Reproduce the data that follows character for character, but omit its pictures.

───── RECORDED DATA

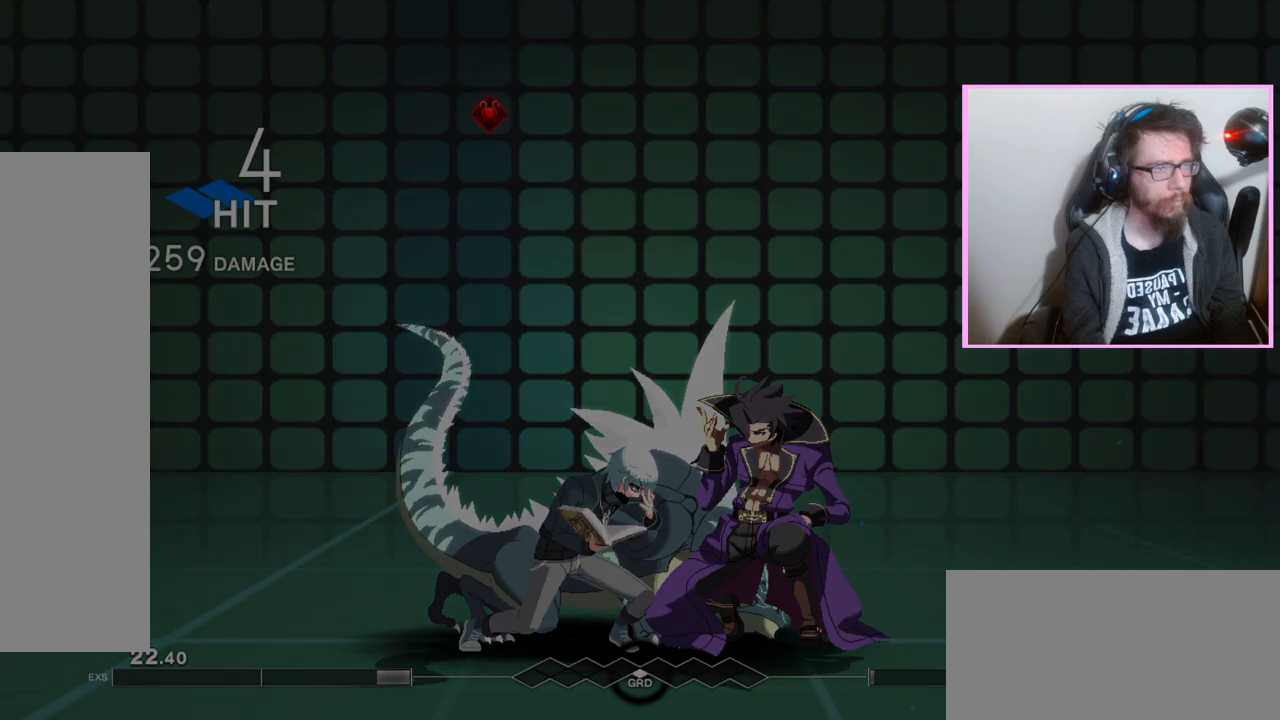
{"buttons": [], "events": []}
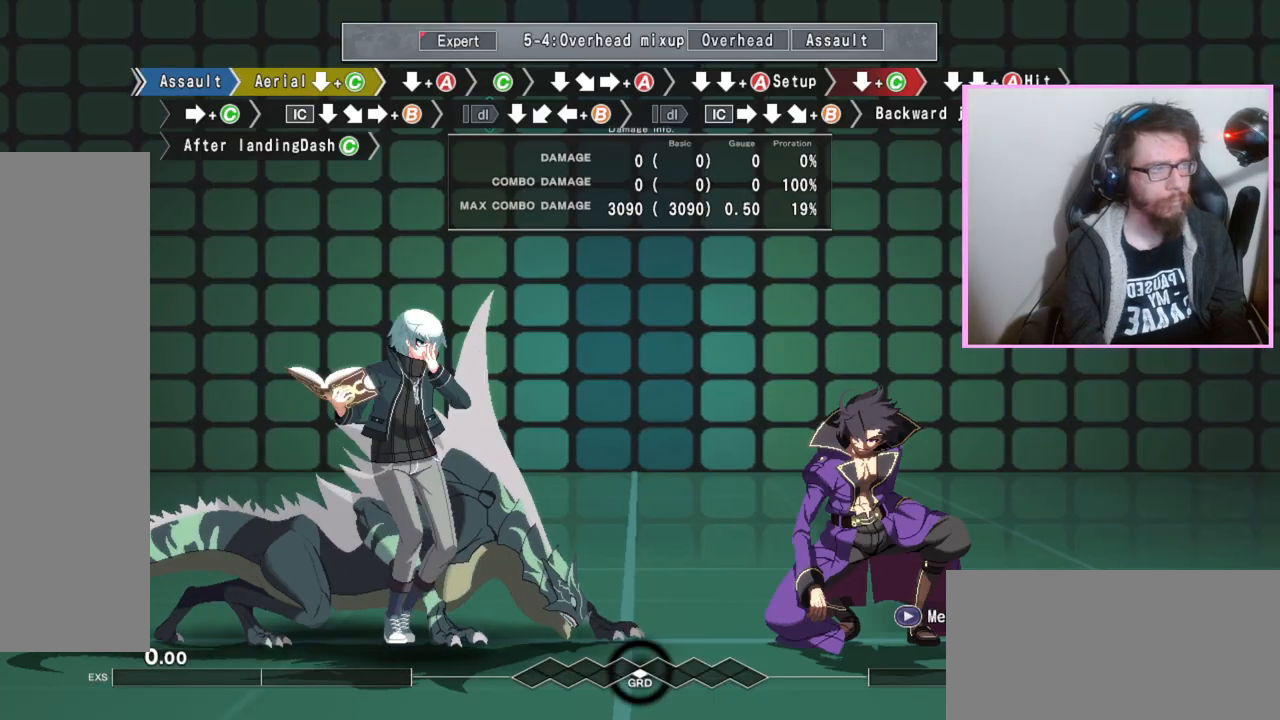
{"buttons": ["DPAD_DOWN"], "events": [[33, "DPAD_DOWN", "down"], [100, "C", "down"], [167, "C", "up"]]}
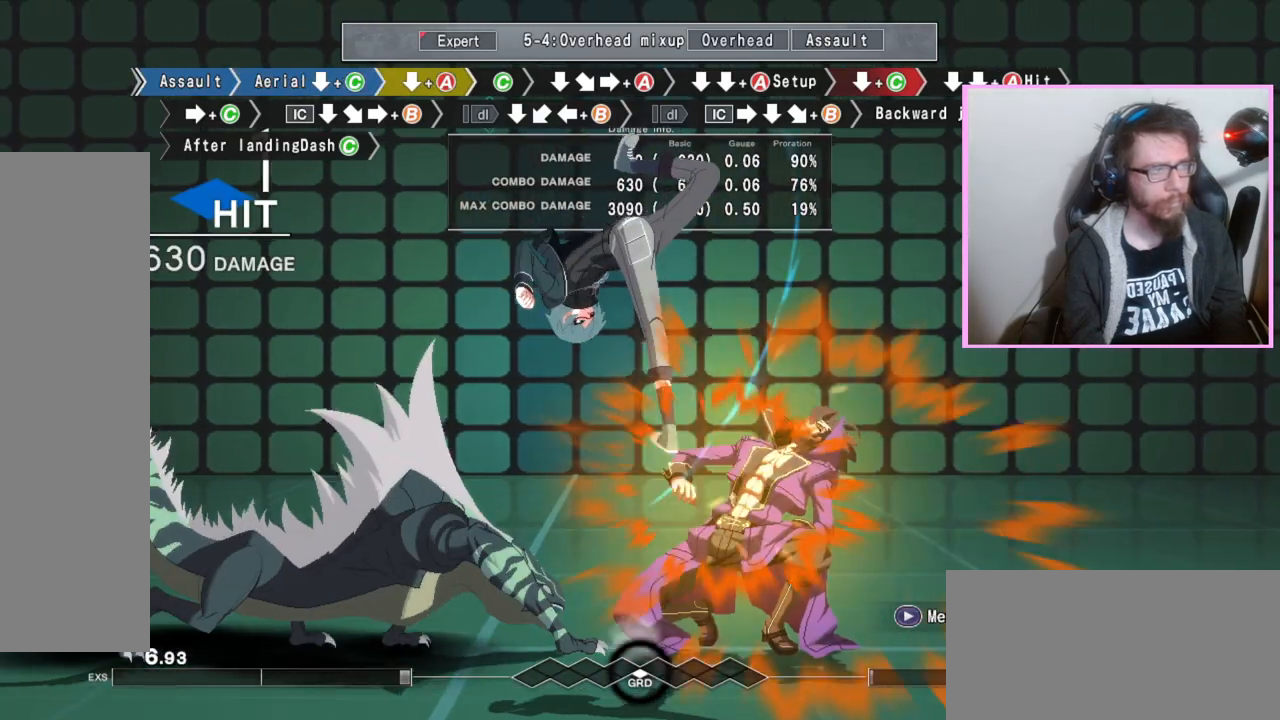
{"buttons": ["C"], "events": [[400, "DPAD_DOWN", "up"], [483, "C", "down"]]}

──────────

▶ OUTPUT OF THE TASK
{"buttons": [], "events": []}
{"buttons": ["DPAD_DOWN"], "events": [[33, "DPAD_DOWN", "down"], [100, "C", "down"], [167, "C", "up"]]}
{"buttons": ["C"], "events": [[400, "DPAD_DOWN", "up"], [483, "C", "down"]]}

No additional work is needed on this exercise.